** Opening Record excerpts block **

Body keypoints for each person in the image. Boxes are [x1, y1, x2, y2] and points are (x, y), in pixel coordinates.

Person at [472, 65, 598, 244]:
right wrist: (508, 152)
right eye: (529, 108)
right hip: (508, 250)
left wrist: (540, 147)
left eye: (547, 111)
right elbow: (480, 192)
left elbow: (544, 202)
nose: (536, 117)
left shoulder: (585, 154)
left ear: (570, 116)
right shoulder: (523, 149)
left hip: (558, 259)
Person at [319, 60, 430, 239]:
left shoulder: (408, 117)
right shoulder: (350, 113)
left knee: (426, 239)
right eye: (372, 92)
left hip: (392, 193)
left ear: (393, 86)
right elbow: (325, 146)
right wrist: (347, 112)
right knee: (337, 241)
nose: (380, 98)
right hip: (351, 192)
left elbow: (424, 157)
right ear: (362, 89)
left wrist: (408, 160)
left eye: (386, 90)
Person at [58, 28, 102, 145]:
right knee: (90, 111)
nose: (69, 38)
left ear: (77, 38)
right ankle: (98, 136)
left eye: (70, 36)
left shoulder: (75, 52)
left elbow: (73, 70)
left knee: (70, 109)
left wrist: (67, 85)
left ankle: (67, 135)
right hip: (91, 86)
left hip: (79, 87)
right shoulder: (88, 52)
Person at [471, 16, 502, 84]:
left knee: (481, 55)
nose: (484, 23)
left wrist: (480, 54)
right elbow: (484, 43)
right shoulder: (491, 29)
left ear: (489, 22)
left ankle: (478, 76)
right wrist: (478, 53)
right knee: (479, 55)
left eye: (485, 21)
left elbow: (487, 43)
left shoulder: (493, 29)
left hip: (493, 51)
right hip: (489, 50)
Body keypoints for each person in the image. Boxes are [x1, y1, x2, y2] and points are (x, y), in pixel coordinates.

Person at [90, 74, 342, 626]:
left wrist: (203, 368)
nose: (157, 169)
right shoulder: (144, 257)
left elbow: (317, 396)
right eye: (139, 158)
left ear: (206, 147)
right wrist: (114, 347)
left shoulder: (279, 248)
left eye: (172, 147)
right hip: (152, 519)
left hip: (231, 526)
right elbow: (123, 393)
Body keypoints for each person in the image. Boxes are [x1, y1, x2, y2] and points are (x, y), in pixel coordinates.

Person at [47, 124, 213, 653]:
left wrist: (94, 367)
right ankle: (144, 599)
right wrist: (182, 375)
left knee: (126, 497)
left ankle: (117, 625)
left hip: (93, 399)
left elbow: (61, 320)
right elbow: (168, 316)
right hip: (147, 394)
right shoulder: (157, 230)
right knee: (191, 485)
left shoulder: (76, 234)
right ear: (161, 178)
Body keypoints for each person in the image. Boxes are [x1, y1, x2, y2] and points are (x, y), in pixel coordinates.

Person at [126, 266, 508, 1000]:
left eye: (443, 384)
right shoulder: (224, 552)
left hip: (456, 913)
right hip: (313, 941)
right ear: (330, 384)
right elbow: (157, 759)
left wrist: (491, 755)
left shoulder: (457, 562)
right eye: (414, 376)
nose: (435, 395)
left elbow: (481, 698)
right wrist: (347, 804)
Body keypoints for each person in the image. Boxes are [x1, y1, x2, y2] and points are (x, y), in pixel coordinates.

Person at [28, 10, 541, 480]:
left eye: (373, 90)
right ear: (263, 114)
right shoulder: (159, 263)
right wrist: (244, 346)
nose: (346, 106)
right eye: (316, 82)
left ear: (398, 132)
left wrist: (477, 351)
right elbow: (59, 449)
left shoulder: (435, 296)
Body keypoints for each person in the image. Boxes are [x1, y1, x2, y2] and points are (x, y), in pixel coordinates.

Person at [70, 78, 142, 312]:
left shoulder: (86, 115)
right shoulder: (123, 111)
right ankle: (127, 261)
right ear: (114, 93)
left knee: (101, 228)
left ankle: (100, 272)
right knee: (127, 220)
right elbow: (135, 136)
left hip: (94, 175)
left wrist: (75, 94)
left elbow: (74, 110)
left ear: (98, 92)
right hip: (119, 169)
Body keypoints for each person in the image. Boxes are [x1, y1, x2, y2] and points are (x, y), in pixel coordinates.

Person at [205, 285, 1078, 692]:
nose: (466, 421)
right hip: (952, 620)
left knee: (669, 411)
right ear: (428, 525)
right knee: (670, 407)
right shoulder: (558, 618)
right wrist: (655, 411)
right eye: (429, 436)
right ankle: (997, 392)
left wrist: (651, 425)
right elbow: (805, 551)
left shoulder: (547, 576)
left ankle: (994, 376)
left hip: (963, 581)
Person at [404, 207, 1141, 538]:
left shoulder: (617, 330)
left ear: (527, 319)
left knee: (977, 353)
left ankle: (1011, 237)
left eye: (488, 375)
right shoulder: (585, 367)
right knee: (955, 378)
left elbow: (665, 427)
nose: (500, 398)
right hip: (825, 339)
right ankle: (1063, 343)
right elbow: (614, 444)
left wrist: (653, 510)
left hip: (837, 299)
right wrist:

** Closing Record excerpts block **

Starting at the first line of the entries above, please extract each line up to and including the line with "right knee: (337, 241)", unchanged, and add nothing.

Body keypoints for each person in the image. Boxes are [x1, y1, x2, y2] and points are (x, y), in pixel coordinates.

Person at [472, 65, 598, 244]:
right wrist: (508, 152)
right eye: (529, 108)
right hip: (508, 250)
left wrist: (540, 147)
left eye: (547, 111)
right elbow: (480, 192)
left elbow: (544, 202)
nose: (536, 117)
left shoulder: (585, 154)
left ear: (570, 116)
right shoulder: (523, 149)
left hip: (558, 259)
Person at [319, 60, 430, 239]:
left shoulder: (408, 117)
right shoulder: (350, 113)
left knee: (426, 239)
right eye: (372, 92)
left hip: (392, 193)
left ear: (393, 86)
right elbow: (325, 146)
right wrist: (347, 112)
right knee: (337, 241)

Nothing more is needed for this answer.